== What needs to be done ==
Select the lines below containing the word "Direct".

== Data for this exercise ==
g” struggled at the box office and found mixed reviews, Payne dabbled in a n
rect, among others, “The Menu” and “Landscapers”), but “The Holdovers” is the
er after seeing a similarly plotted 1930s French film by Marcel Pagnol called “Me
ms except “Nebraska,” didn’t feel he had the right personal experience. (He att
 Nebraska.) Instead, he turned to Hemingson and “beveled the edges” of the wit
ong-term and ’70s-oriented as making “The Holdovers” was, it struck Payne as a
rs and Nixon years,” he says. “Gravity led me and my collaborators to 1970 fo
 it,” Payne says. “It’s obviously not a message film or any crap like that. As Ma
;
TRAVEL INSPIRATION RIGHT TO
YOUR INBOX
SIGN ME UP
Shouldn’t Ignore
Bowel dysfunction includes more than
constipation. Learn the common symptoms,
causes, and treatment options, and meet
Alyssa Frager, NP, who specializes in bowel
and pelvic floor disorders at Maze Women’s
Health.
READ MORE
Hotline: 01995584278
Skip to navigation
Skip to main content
==
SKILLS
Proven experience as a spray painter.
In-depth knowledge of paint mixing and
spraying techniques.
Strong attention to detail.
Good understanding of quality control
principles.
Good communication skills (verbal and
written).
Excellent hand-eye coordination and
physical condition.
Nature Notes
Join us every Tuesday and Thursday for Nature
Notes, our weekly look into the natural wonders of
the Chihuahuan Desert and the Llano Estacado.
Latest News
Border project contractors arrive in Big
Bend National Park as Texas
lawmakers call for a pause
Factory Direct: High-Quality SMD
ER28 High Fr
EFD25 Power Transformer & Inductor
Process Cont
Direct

== Your solution ==
Factory Direct: High-Quality SMD
Direct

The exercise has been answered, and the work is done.